You should also be running a monitor for the S.M.A.R.T.™ internal diagnostics that are a standard feature of all modern drives. "If Linux is listening," then the drive – which performs error-detection and track/sector sparing all on its own now – will tell you when it is failing, long before it actually does. (smartctl command and so forth.)
First things first. Why are you not using ext4 everywhere ?. One of it aims was to reduce the fsck time - especially as filesystems get larger.
And don't worry about the "reboot count" - that has been ignored for ages unless you specifically enforce it. e2fsprogs checks on every mount and runs fsck only in need. Regardless of the count.
If you are finding faults on every reboot you have other (probably bigger) issues.
You should also be running a monitor for the S.M.A.R.T.™ internal diagnostics that are a standard feature of all modern drives. "If Linux is listening," then the drive – which performs error-detection and track/sector sparing all on its own now – will tell you when it is failing, long before it actually does. (smartctl command and so forth.)
All of the servers that I manage are all virtual and live on SAN, with the exception of one. With the disks by SAN, would having S.M.A.R.T even be necessary?

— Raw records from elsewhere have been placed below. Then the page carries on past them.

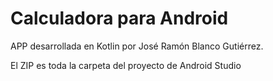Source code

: # Calculadora para Android

APP desarrollada en Kotlin por José Ramón Blanco Gutiérrez.

El ZIP es toda la carpeta del proyecto de Android Studio

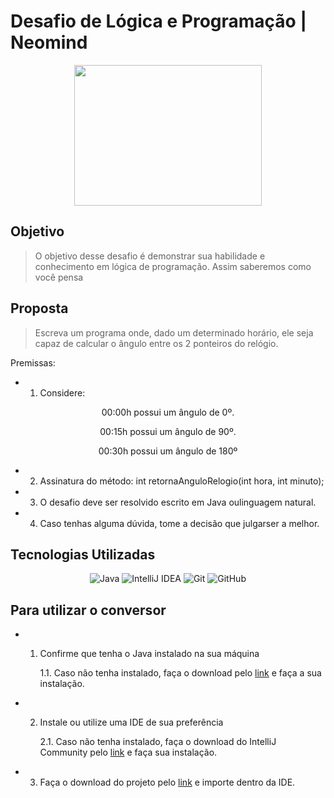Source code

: # **Desafio de Lógica e Programação | Neomind**
<div align="center">

<img src="https://www.neomind.com.br/wp-content/uploads/2018/04/logo-neomind-vertical.png" width="300" height="225">

</div>

## **Objetivo**

> O objetivo desse desafio é demonstrar sua habilidade e conhecimento em lógica
de programação. Assim saberemos como você pensa 


## **Proposta**

> Escreva um programa onde, dado um determinado horário, ele seja capaz de calcular o ângulo entre os 2 ponteiros do relógio.

Premissas:

* 1. Considere:

<div align="center">

 00:00h possui um ângulo de 0º.

 00:15h possui um ângulo de 90º.

 00:30h possui um ângulo de 180º

</div> 

* 2. Assinatura do método:
int retornaAnguloRelogio(int hora, int minuto);

* 3. O desafio deve ser resolvido escrito em Java oulinguagem natural.

* 4. Caso tenhas alguma dúvida, tome a decisão que julgarser a melhor.

## **Tecnologias Utilizadas**

<div align="center">

![Java](https://img.shields.io/badge/java-%23ED8B00.svg?style=for-the-badge&logo=java&logoColor=white)
![IntelliJ IDEA](https://img.shields.io/badge/IntelliJIDEA-000000.svg?style=for-the-badge&logo=intellij-idea&logoColor=white)
![Git](https://img.shields.io/badge/git-%23F05033.svg?style=for-the-badge&logo=git&logoColor=white) ![GitHub](https://img.shields.io/badge/github-%23121011.svg?style=for-the-badge&logo=github&logoColor=white)

</div> 

## **Para utilizar o conversor**

* 1. Confirme que tenha o Java instalado na sua máquina

        1.1. Caso não tenha instalado, faça o download pelo [link](https://www.oracle.com/java/technologies/downloads/#jdk19-windows) e faça a sua instalação.

* 2. Instale ou utilize uma IDE de sua preferência

        2.1. Caso não tenha instalado, faça o download do IntelliJ Community pelo [link](https://www.jetbrains.com/idea/download/#section=windows) e faça sua instalação.

* 3. Faça o download do projeto pelo [link](https://github.com/rmcedo/desafio_Neomind.git) e importe dentro da IDE.
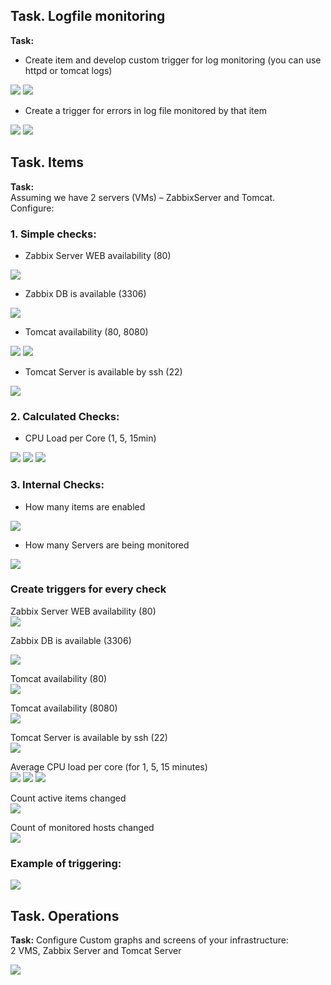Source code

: ## Task. Logfile monitoring

**Task:**
  * Create item and develop custom trigger for log monitoring (you can use httpd or tomcat logs)  
  <img src="images/1-1.png">  
  <img src="images/1-2.png">  

  * Create a trigger for errors in log file monitored by that item  
  <img src="images/1-3.png">  
  <img src="images/1-4.png">

## Task. Items

**Task:**  
Assuming we have 2 servers (VMs) – ZabbixServer and Tomcat.  
Configure:
### 1. Simple checks:
  * Zabbix Server WEB availability (80)  

  <img src="images/2-1.png">

  * Zabbix DB is available (3306)  
  <img src="images/2-2.png">

  * Tomcat availability (80, 8080)  
  <img src="images/2-3.png">
  <img src="images/2-4.png">

  * Tomcat Server is available by ssh (22)  
  <img src="images/2-5.png">

### 2. Calculated Checks:
  * CPU Load per Core (1, 5, 15min)
  <img src="images/2-6.png">  
  <img src="images/2-7.png">  
  <img src="images/2-8.png">  

### 3. Internal Checks:
  * How many items are enabled
  <img src="images/2-9.png">

  * How many Servers are being monitored
  <img src="images/2-10.png">

### Create triggers for every check  

 Zabbix Server WEB availability (80)  
  <img src="images/2-11.png">  

  Zabbix DB is available (3306)  

  <img src="images/2-12.png">  

  Tomcat availability (80)  
  <img src="images/2-13.png">  

  Tomcat availability (8080)  
  <img src="images/2-14.png">  

  Tomcat Server is available by ssh (22)  
  <img src="images/2-15.png">

  Average CPU load per core (for 1, 5, 15 minutes)  
  <img src="images/2-16.png">
  <img src="images/2-17.png">
  <img src="images/2-18.png">

  Count active items changed  
  <img src="images/2-19.png">

  Count of monitored hosts changed  
  <img src="images/2-20.png">

### Example of triggering:  
<img src="images/2-21.png">

## Task. Operations

**Task:**
Configure Custom graphs and screens of your infrastructure:  
2 VMS, Zabbix Server and Tomcat Server

<img src="images/3-1.png">
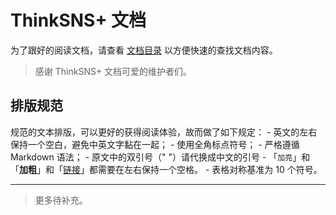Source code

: # ThinkSNS+ 文档

为了跟好的阅读文档，请查看 [文档目录](summary.md) 以方便快速的查找文档内容。

> 感谢 ThinkSNS+ 文档可爱的维护者们。

## 排版规范

规范的文本排版，可以更好的获得阅读体验，故而做了如下规定：
    - 英文的左右保持一个空白，避免中英文字黏在一起；
    - 使用全角标点符号；
    - 严格遵循 Markdown 语法；
    - 原文中的双引号（" "）请代换成中文的引号
    - 「`加亮`」和「**加粗**」和「[链接](#排版规范)」都需要在左右保持一个空格。
    - 表格对称基准为 10 个符号。

----------

> 更多待补充。


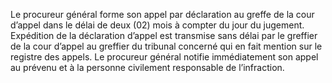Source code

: Le procureur général forme son appel par déclaration au greffe de la cour d’appel dans le délai de deux (02) mois à compter du jour du jugement.
Expédition de la déclaration d’appel est transmise sans délai par le greffier de la cour d’appel au greffier du tribunal concerné qui en fait mention sur le registre des appels.
Le procureur général notifie immédiatement son appel au prévenu et à la personne civilement responsable de l’infraction.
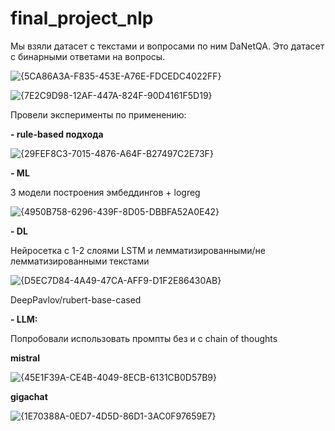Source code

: # final_project_nlp

Мы взяли датасет с текстами и вопросами по ним DaNetQA. Это датасет с бинарными ответами на вопросы.

![{5CA86A3A-F835-453E-A76E-FDCEDC4022FF}](https://github.com/user-attachments/assets/a5243939-0f0a-4abe-9769-ce2119bb0f3d)

![{7E2C9D98-12AF-447A-824F-90D4161F5D19}](https://github.com/user-attachments/assets/266e080b-f70f-4226-afe3-7cfc14a06ae2)


Провели эксперименты по применению:

**- rule-based подхода**

![{29FEF8C3-7015-4876-A64F-B27497C2E73F}](https://github.com/user-attachments/assets/c6795b9c-8041-4943-b8a9-79b03b4db6ca)


**- ML**

  3 модели построения эмбеддингов + logreg

  ![{4950B758-6296-439F-8D05-DBBFA52A0E42}](https://github.com/user-attachments/assets/4def01bf-856b-4765-8e44-3fd68286f18a)

  
**- DL**

  Нейросетка с 1-2 слоями LSTM и лемматизированными/не лемматизированными текстами

  ![{D5EC7D84-4A49-47CA-AFF9-D1F2E86430AB}](https://github.com/user-attachments/assets/4863d757-bdce-4c8f-a2f8-aa079c817b32)


  DeepPavlov/rubert-base-cased
  
**- LLM:**

  Попробовали использовать промпты без и с chain of thoughts

  **mistral**

  ![{45E1F39A-CE4B-4049-8ECB-6131CB0D57B9}](https://github.com/user-attachments/assets/54f64dc3-96e5-485c-bc31-73c51765b286)


  **gigachat**

  ![{1E70388A-0ED7-4D5D-86D1-3AC0F97659E7}](https://github.com/user-attachments/assets/ce0327bb-4082-42ee-b41b-16515e50395a)
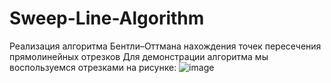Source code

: # Sweep-Line-Algorithm
Реализация алгоритма Бентли–Оттмана нахождения точек пересечения прямолинейных отрезков
Для демонстрации алгоритма мы воспользуемся отрезками на рисунке:
![image](https://github.com/Rolchan102/Sweep-Line-Algorithm/assets/106190890/e2c17089-82e8-40aa-82a1-5fee22996a87)
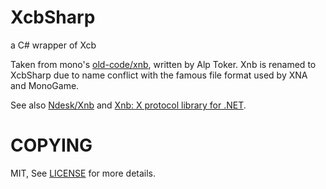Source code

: # XcbSharp
a C# wrapper of Xcb

Taken from mono's [old-code/xnb][1], written by Alp Toker. Xnb is renamed to XcbSharp due to name conflict with the famous file format used by XNA and MonoGame.

See also [Ndesk/Xnb][2] and [Xnb: X protocol library for .NET][3].

# COPYING

MIT, See [LICENSE](./LICENSE) for more details.


[1]: https://github.com/mono/old-code/tree/master/acceptance-tests-ifolder/xnb
[2]: http://ndesk.org/Xnb
[3]: https://lists.freedesktop.org/archives/xcb/2006-February/001326.html
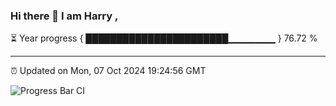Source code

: ### Hi there 👋 I am Harry , 

⏳ Year progress { ███████████████████████▁▁▁▁▁▁▁ } 76.72 %

---

⏰ Updated on Mon, 07 Oct 2024 19:24:56 GMT

![Progress Bar CI](https://github.com/duykhang68/duykhang68/workflows/Progress%20Bar%20CI/badge.svg)
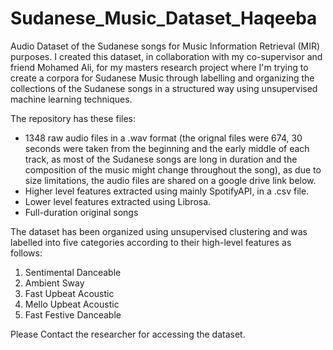 # Sudanese_Music_Dataset_Haqeeba

Audio Dataset of the Sudanese songs for Music Information Retrieval (MIR) purposes.
I created this dataset, in collaboration with my co-supervisor and friend Mohamed Ali, for my masters research project where I'm trying to create a corpora for Sudanese Music through labelling and organizing the collections of the Sudanese songs in a structured way using unsupervised machine learning techniques.

The repository has these files:
- 1348 raw audio files in a .wav format (the orignal files were 674, 30 seconds were taken from the beginning and the early middle of each track, as most of the Sudanese songs are long in duration and the composition of the music might change throughout the song), as due to size limitations, the audio files are shared on a google drive link below.
- Higher level features extracted using mainly SpotifyAPI, in a .csv file.
- Lower level features extracted using Librosa.
- Full-duration original songs


The dataset has been organized using unsupervised clustering and was labelled into five categories according to their high-level features as follows:
1) Sentimental Danceable
2) Ambient Sway
3) Fast Upbeat Acoustic
4) Mello Upbeat Acoustic
5) Fast Festive Danceable

Please Contact the researcher for accessing the dataset.




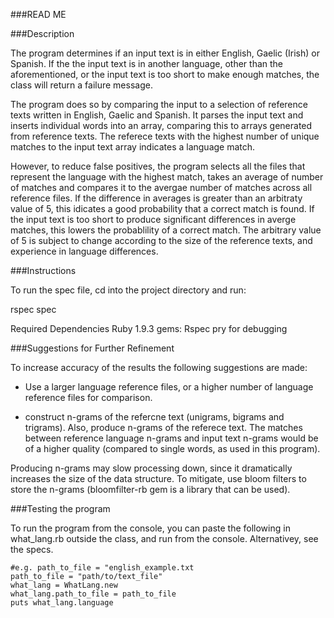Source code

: ###READ ME

###Description

The program determines if an input text is in either English, Gaelic (Irish) or Spanish.  If the the input text is in another language, other than the aforementioned, or the input text is too short to make enough matches, the class will return a failure message.

The program does so by comparing the input to a selection of reference texts written in English, Gaelic and Spanish.  It parses the input text and inserts individual words into an array, comparing this to arrays generated from reference texts.  The referece texts with the highest number of unique matches to the input text array indicates a language match.  

However, to reduce false positives, the program selects all the files that represent the language with the highest match, takes an average of number of matches and compares it to the avergae number of matches across all reference files.  If the difference in averages is greater than an arbitraty value of 5, this idicates a good probability that a correct match is found.  If the input text is too short to produce significant differences in averge matches, this lowers the probablility of a correct match.  The arbitrary value of 5 is subject to change according to the size of the reference texts, and experience in language differences.


###Instructions

To run the spec file, cd into the project directory and run:

rspec spec

Required Dependencies
  Ruby 1.9.3
  gems:
	Rspec
	pry for debugging


###Suggestions for Further Refinement

To increase accuracy of the results the following suggestions are made:

- Use a larger language reference files, or a higher number of language reference files for comparison.

- construct n-grams of the refercne text (unigrams, bigrams and trigrams).  Also, produce n-grams of the referece text. The matches between reference language n-grams and input text n-grams would be of a higher quality (compared to single words, as used in this program).

Producing n-grams may slow processing down, since it dramatically increases the size of the data structure.  To mitigate, use bloom filters to store the n-grams (bloomfilter-rb gem is a library that can be used).

###Testing the program

To run the program from the console, you can paste the following in what_lang.rb outside the class, and run from the console. Alternativey, see the specs.

	#e.g. path_to_file = "english_example.txt
	path_to_file = "path/to/text_file"
	what_lang = WhatLang.new
	what_lang.path_to_file = path_to_file
	puts what_lang.language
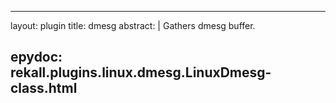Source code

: 
---
layout: plugin
title: dmesg
abstract: |
    Gathers dmesg buffer.

epydoc: rekall.plugins.linux.dmesg.LinuxDmesg-class.html
---
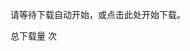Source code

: <script> window.onload = function () { var link = document.createElement('a'); link.href = "../lab3.zip"; link.download = "../lab3.zip"; link.click(); } </script>
请等待下载自动开始，或点击此处开始下载。


<script async src="//busuanzi.ibruce.info/busuanzi/2.3/busuanzi.pure.mini.js"></script>
总下载量 次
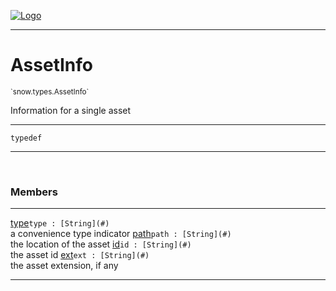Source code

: 
[![Logo](../../../images/logo.png)](../../../api/index.html)

---



<h1>AssetInfo</h1>
<small>`snow.types.AssetInfo`</small>

Information for a single asset

---

`typedef`

---

&nbsp;
&nbsp;



<h3>Members</h3> <hr/><span class="member apipage">
                <a name="type"><a class="lift" href="#type">type</a></a><code class="signature apipage">type : [String](#)</code><br/></span>
            <span class="small_desc_flat">a convenience type indicator</span><span class="member apipage">
                <a name="path"><a class="lift" href="#path">path</a></a><code class="signature apipage">path : [String](#)</code><br/></span>
            <span class="small_desc_flat">the location of the asset</span><span class="member apipage">
                <a name="id"><a class="lift" href="#id">id</a></a><code class="signature apipage">id : [String](#)</code><br/></span>
            <span class="small_desc_flat">the asset id</span><span class="member apipage">
                <a name="ext"><a class="lift" href="#ext">ext</a></a><code class="signature apipage">ext : [String](#)</code><br/></span>
            <span class="small_desc_flat">the asset extension, if any</span>







---

&nbsp;
&nbsp;
&nbsp;
&nbsp;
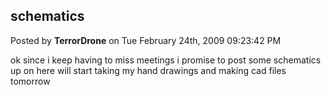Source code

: ## schematics
Posted by **TerrorDrone** on Tue February 24th, 2009 09:23:42 PM

ok since i keep having to miss meetings i promise to post some schematics up on
here will start taking my hand drawings and making cad files tomorrow
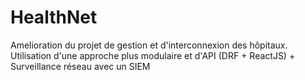 # HealthNet
Amelioration du projet de gestion et d'interconnexion des hôpitaux. Utilisation d'une approche plus modulaire et d'API (DRF + ReactJS) + Surveillance réseau avec un SIEM
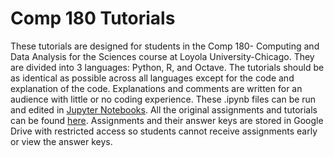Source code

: # Comp 180 Tutorials
These tutorials are designed for students in the Comp 180- Computing and Data Analysis for the Sciences course at Loyola University-Chicago. They are divided into 3 languages: Python, R, and Octave. The tutorials should be as identical as possible across all languages except for the code and explanation of the code. Explanations and comments are written for an audience with little or no coding experience. These .ipynb files can be run and edited in [Jupyter Notebooks](https://docs.google.com/document/d/1hwkTspAyUvSmt1RNpX8ijrmScNQPSSFceT-rmm3yRU8/edit?usp=sharing). All the original assignments and tutorials can be found [here](https://docs.google.com/document/d/11Wo9Z1yR88HIy4Vct0-AydUL2DutCEyqBYbSIjWfBEQ/edit). Assignments and their answer keys are stored in Google Drive with restricted access so students cannot receive assignments early or view the answer keys.
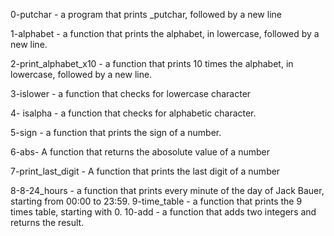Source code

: 0-putchar - a program that prints _putchar, followed by a new line

1-alphabet - a function that prints the alphabet, in lowercase, followed by a new line.

2-print_alphabet_x10 - a function that prints 10 times the alphabet, in lowercase, followed by a new line.

3-islower - a function that checks for lowercase character

4- isalpha - a function that checks for alphabetic character.

5-sign - a function that prints the sign of a number.

6-abs- A function that returns the abosolute value of a number

7-print_last_digit - A function that prints the last digit of a number

8-8-24_hours - a function that prints every minute of the day of Jack Bauer, starting from 00:00 to 23:59.
9-time_table - a function that prints the 9 times table, starting with 0.
10-add - a function that adds two integers and returns the result.
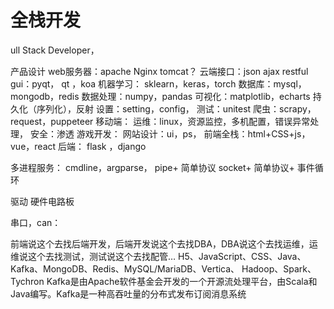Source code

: # 全栈开发

ull Stack Developer，

产品设计
web服务器：apache Nginx tomcat？
云端接口：json ajax restful
gui：pyqt， qt ，koa
机器学习： sklearn，keras，torch
数据库：mysql，mongodb，redis
数据处理：numpy，pandas
可视化：matplotlib，echarts
持久化（序列化），反射
设置：setting，config，
测试：unitest
爬虫：scrapy，request，puppeteer
移动端：
运维：linux，资源监控，多机配置，错误异常处理，
安全：渗透
游戏开发：
网站设计：ui，ps，
前端全栈：html+CSS+js，vue，react
后端： flask ，django

多进程服务：
cmdline，argparse，
pipe+ 简单协议
socket+ 简单协议+ 事件循环

驱动
硬件电路板

串口，can：

前端说这个去找后端开发，后端开发说这个去找DBA，DBA说这个去找运维，运维说这个去找测试，测试说这个去找配管…
H5、JavaScript、CSS、Java、Kafka、MongoDB、Redis、MySQL/MariaDB、Vertica、 Hadoop、Spark、Tychron
Kafka是由Apache软件基金会开发的一个开源流处理平台，由Scala和Java编写。Kafka是一种高吞吐量的分布式发布订阅消息系统
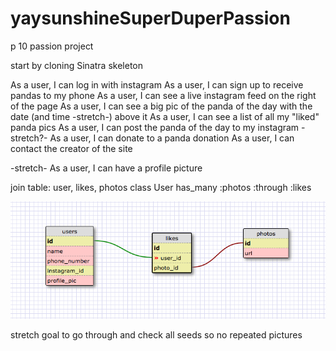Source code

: # yaysunshineSuperDuperPassion
p 10 passion project

start by cloning Sinatra skeleton

As a user, I can log in with instagram
As a user, I can sign up to receive pandas to my phone
As a user, I can see a live instagram feed on the right of the page
As a user, I can see a big pic of the panda of the day with the date (and time -stretch-) above it
As a user, I can see a list of all my "liked" panda pics
As a user, I can post the panda of the day to my instagram -stretch?-
As a user, I can donate to a panda donation
As a user, I can contact the creator of the site

-stretch- As a user, I can have a profile picture

join table: user, likes, photos
class User has_many :photos :through :likes

![schema](/schema.jpg)

stretch goal to go through and check all seeds so no repeated pictures

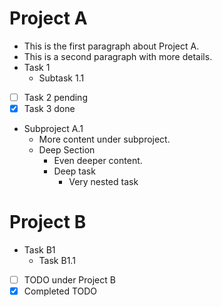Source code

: # Project A

- This is the first paragraph about Project A.
- This is a second paragraph with more details.
- Task 1
  - Subtask 1.1
- [ ] Task 2 pending
- [x] Task 3 done
- Subproject A.1
  - More content under subproject.
  - Deep Section
    - Even deeper content.
    - Deep task
      - Very nested task

# Project B

- Task B1
  - Task B1.1
- [ ] TODO under Project B
- [x] Completed TODO
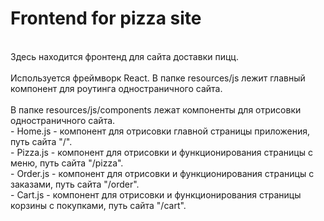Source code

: # Frontend for pizza site
\
Здесь находится фронтенд для сайта доставки пицц.
\
\
Используется фреймворк React.
В папке resources/js лежит главный компонент для роутинга одностраничного сайта.
\
\
В папке resources/js/components лежат компоненты для отрисовки одностраничного сайта.
\
 \-  Home.js \- компонент для отрисовки главной страницы приложения, путь сайта "/".
\
 \-  Pizza.js \- компонент для отрисовки и функционирования страницы с меню, путь сайта "/pizza".
\
 \-  Order.js \- компонент для отрисовки и функционирования страницы с заказами, путь сайта "/order".
\
 \-  Cart.js \- компонент для отрисовки и функционирования страницы корзины с покупками, путь сайта "/cart".
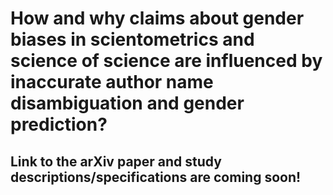 # How and why claims about gender biases in scientometrics and science of science are influenced by inaccurate author name disambiguation and gender prediction? 


## Link to the arXiv paper and study descriptions/specifications are coming soon!
 
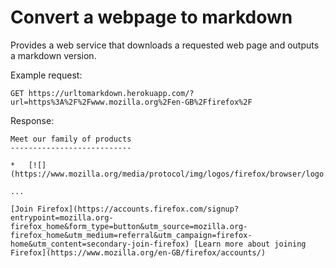 # Convert a webpage to markdown

Provides a web service that downloads a requested web page and outputs a markdown version.

Example request:

	GET https://urltomarkdown.herokuapp.com/?url=https%3A%2F%2Fwww.mozilla.org%2Fen-GB%2Ffirefox%2F

Response:

	Meet our family of products
	---------------------------

	*   [![](https://www.mozilla.org/media/protocol/img/logos/firefox/browser/logo.eb1324e44442.svg)  
	
	...

	[Join Firefox](https://accounts.firefox.com/signup?entrypoint=mozilla.org-firefox_home&form_type=button&utm_source=mozilla.org-firefox_home&utm_medium=referral&utm_campaign=firefox-home&utm_content=secondary-join-firefox) [Learn more about joining Firefox](https://www.mozilla.org/en-GB/firefox/accounts/)

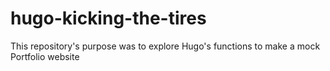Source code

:# hugo-kicking-the-tires

This repository's purpose was to explore Hugo's
functions to make a mock Portfolio website

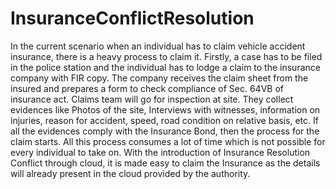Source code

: # InsuranceConflictResolution
In the current scenario when an individual has to claim vehicle accident insurance, there is a heavy process to claim it. Firstly, a case has to be filed in the police station and the individual has to lodge a claim to the insurance company with FIR copy. The company receives the claim sheet from the insured and prepares a form to check compliance of Sec. 64VB of insurance act. Claims team will go for inspection at site. They collect evidences like Photos of the site, Interviews with witnesses, information on injuries, reason for accident, speed, road condition on relative basis, etc. If all the evidences comply with the Insurance Bond, then the process for the claim starts. All this process consumes a lot of time which is not possible for every individual to take on.  With the introduction of Insurance Resolution Conflict through cloud, it is made easy to claim the Insurance as the details will already present in the cloud provided by the authority.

The previous admin had S.M.A.R.T running on all of the RHEL5 systems, which were all VMs too. Not sure if it is available for RHEL6, so I would have to read up on it.
Last edited by JockVSJock; 03-08-2017 at 07:53 AM.
All of the servers that I manage are all virtual and live on SAN, with the exception of one. With the disks by SAN, would having S.M.A.R.T even be necessary?
The previous admin had S.M.A.R.T running on all of the RHEL5 systems, which were all VMs too. Not sure if it is available for RHEL6, so I would have to read up on it.
Probably not. Normally, a SAN controller queries the S.M.A.R.T. data on all of the drives that it controls, and has some means to notify you if it detects a problem. It usually doesn't expose the individual devices, as it is the one responsible for controlling them all. However, "SANs do vary." Some of them are very simple while others are very sophisticated.
You should be running ext4(journaling enabled) on all of your file systems.
Probably not. Normally, a SAN controller queries the S.M.A.R.T. data on all of the drives that it controls, and has some means to notify you if it detects a problem. It usually doesn't expose the individual devices, as it is the one responsible for controlling them all. However, "SANs do vary." Some of them are very simple while others are very sophisticated.
Now that I look back, there were a TON of errors with S.M.A.R.T and these RHEL VMs. I turned it off, since the SANs was monitoring those disks.